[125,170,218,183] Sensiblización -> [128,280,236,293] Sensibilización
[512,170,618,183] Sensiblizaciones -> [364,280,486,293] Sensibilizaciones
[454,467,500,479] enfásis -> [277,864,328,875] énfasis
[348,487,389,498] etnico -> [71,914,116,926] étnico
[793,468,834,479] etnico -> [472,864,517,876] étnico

---

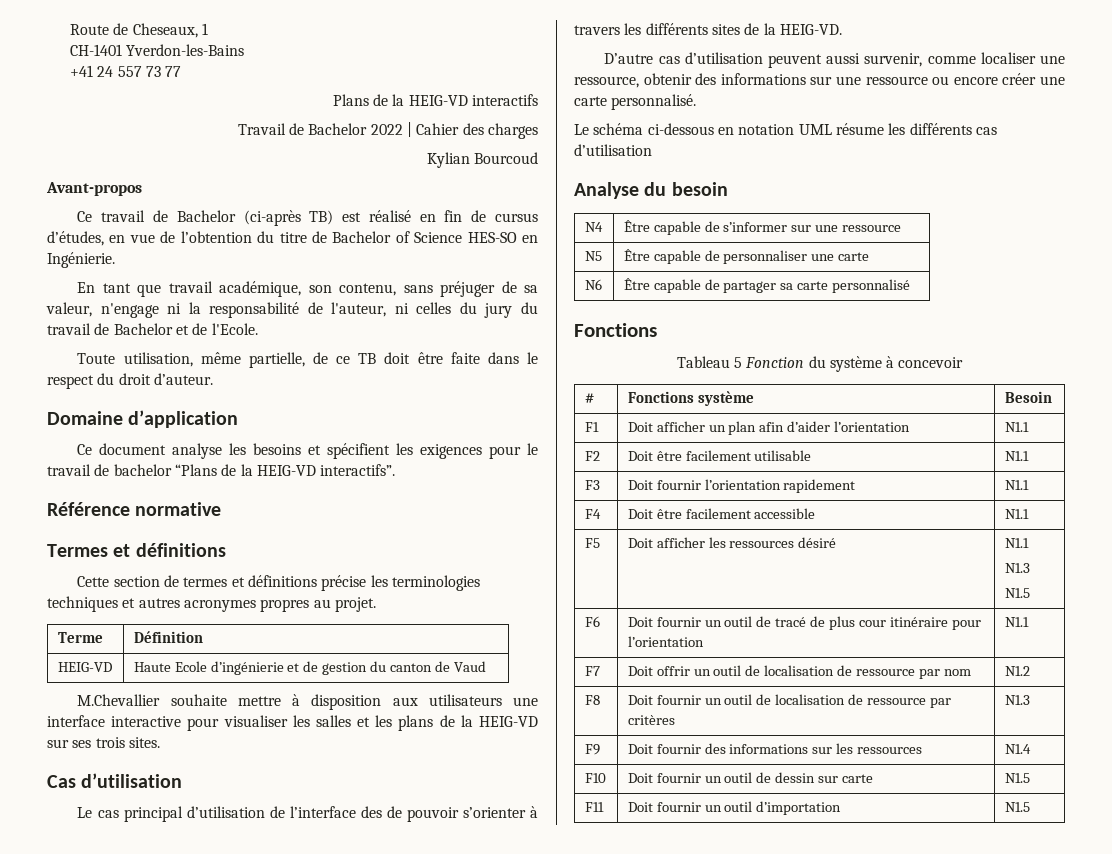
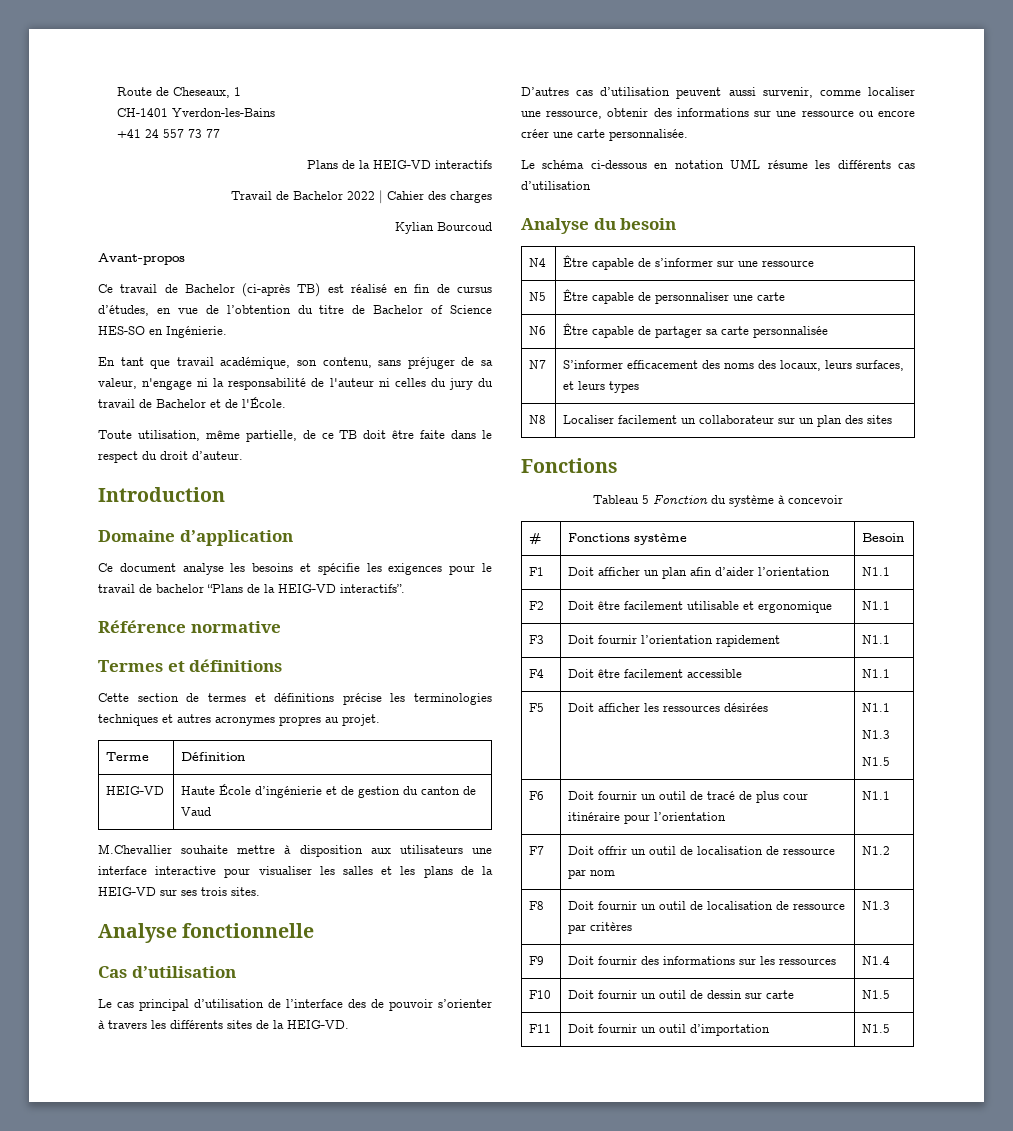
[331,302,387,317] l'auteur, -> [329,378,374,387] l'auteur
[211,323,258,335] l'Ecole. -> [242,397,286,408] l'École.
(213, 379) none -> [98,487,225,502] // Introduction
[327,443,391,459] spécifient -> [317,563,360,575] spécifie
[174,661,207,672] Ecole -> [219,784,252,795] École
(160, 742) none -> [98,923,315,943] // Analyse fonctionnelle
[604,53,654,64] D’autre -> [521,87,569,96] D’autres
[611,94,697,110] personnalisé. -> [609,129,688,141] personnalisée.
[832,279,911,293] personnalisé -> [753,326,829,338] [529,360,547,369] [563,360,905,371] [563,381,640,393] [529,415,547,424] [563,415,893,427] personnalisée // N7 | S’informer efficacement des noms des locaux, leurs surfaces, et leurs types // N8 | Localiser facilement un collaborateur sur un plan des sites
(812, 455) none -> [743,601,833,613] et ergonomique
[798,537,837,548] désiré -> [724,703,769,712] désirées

## [TASK GOAL]
What is needed is a verbatim copy of every line in the records above from the one containing "[331,302,387,317] l'auteur, ->" down to the one containing "[611,94,697,110] personnalisé. ->", both included, and nothing more.

## [RESPONSE FOR THIS EXERCISE]
[331,302,387,317] l'auteur, -> [329,378,374,387] l'auteur
[211,323,258,335] l'Ecole. -> [242,397,286,408] l'École.
(213, 379) none -> [98,487,225,502] // Introduction
[327,443,391,459] spécifient -> [317,563,360,575] spécifie
[174,661,207,672] Ecole -> [219,784,252,795] École
(160, 742) none -> [98,923,315,943] // Analyse fonctionnelle
[604,53,654,64] D’autre -> [521,87,569,96] D’autres
[611,94,697,110] personnalisé. -> [609,129,688,141] personnalisée.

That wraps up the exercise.